The Nizam had refused to accede to India after Independence and wanted Hyderabad to remain an independent princely state, or join Pakistan. But in September 1948, Hyderabad had to join the Indian Union after an operation by Indian armed forces. The Nizam, who known as the richest man of his times, also financed Pakistan’s first national Budget.


In 2008, the UPA government, through a Cabinet decision, decided to pursue an out-of-court settlement after the Nizam’s descendants met the then Prime Minister Dr Manmohan Singh and then Finance Minister Pranab Mukherjee. The latter also went to Islamabad in 2008 and offered to settle the issue. But the India-Pakistan dialogue process got derailed after the 26/11 terror attack in Mumbai. Again, after revival, the dialogue process was again derailed after the Pakistani High Commissioner in India met Kashmiri Hurriyat leaders just before foreign secretary level talks were slated to be resumed in Islamabad. Thus the matter still remains unresolved.


The BJP and Prime Minister Narendra Modi should move to bring back the wealth stashed away by the Nizam in the Royal Bank of Scotland.


The Prime Minister made an effort by setting up a Special Investigation Team (SIT) to trace black money, as desired by the Supreme Court. He raised the issue of black money at the BRICS meeting at the margins of G20 in Brisbane and as well as in G20 Summit. The G20 Leaders’ Communiqué noted some transparency in tackling the menace of black money like dealing with base erosion and profit shifting (BEPS) of multinational companies by deciding that “profits should be taxed where economic activities deriving the profits are performed and where value is created.” The leaders committed to finalising the work in 2015, including transparency of taxpayer-specific rulings found to constitute harmful tax practices. They welcomed the progress being made on taxation of patent boxes.

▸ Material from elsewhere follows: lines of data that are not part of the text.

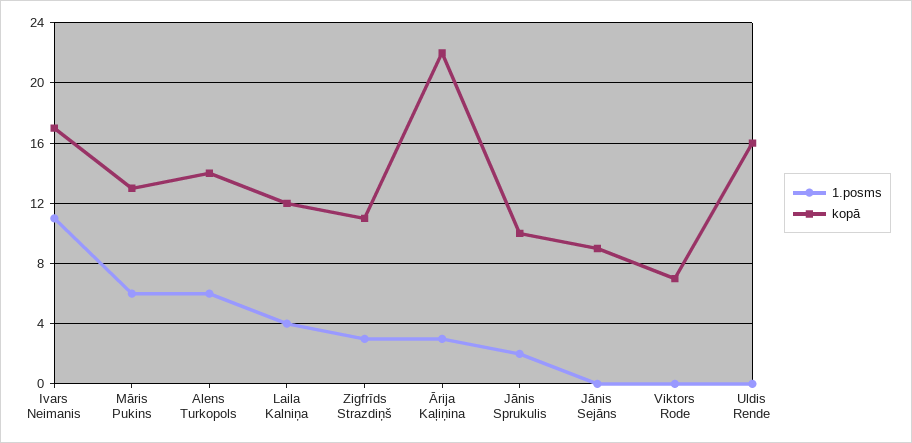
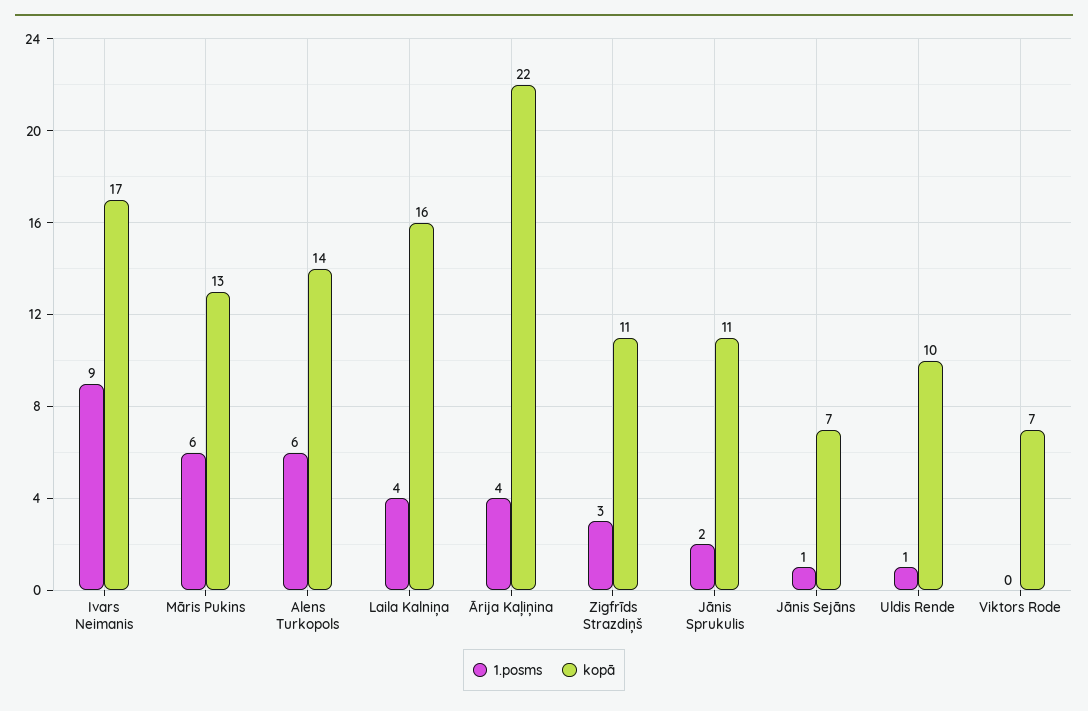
1.posms, Ivars Neimanis: 11 -> 9
kopā, Laila Kalniņa: 12 -> 16
1.posms, Ārija Kaļiņina: 3 -> 4
kopā, Jānis Sprukulis: 10 -> 11
1.posms, Jānis Sejāns: 0 -> 1
kopā, Jānis Sejāns: 9 -> 7
1.posms, Uldis Rende: 0 -> 1
kopā, Uldis Rende: 16 -> 10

The G20 leaders also decided to begin a global common reporting standard for automatic exchange of tax information (AEOI) on reciprocal basis by 2017 or end-2018, subject to completing necessary legislative procedures.


The government has received some initial information of about 800 account holders with HSBC and is working on it to come to some conclusions. With an eye on the future the government is planning to modify the Double Taxation Avoidance Agreements and other such agreements inked with several countries so as to make disclosures more transparent. It is also thinking of inking new agreements where disclosures would be transparent. But all these are matters of future concern. 


What is needed immediately is to take up the issue of known quantum of wealth stashed away in the Royal Bank of Scotland by the erstwhile Nizam’s finance minister. The amount is substantial at 30 million pounds or Rs 3 billion. The government’s coffer stands to gain substantially as this is the wealth of erstwhile Hyderabad state which rightly belongs to the Indian government after the merger of the princely state. Like Nizam’s state immovable property has become the property of the government after merger, so also the erstwhile princely state’s coffer should be the wealth of the government. India should take up this issue with the UK government to defreeze the account.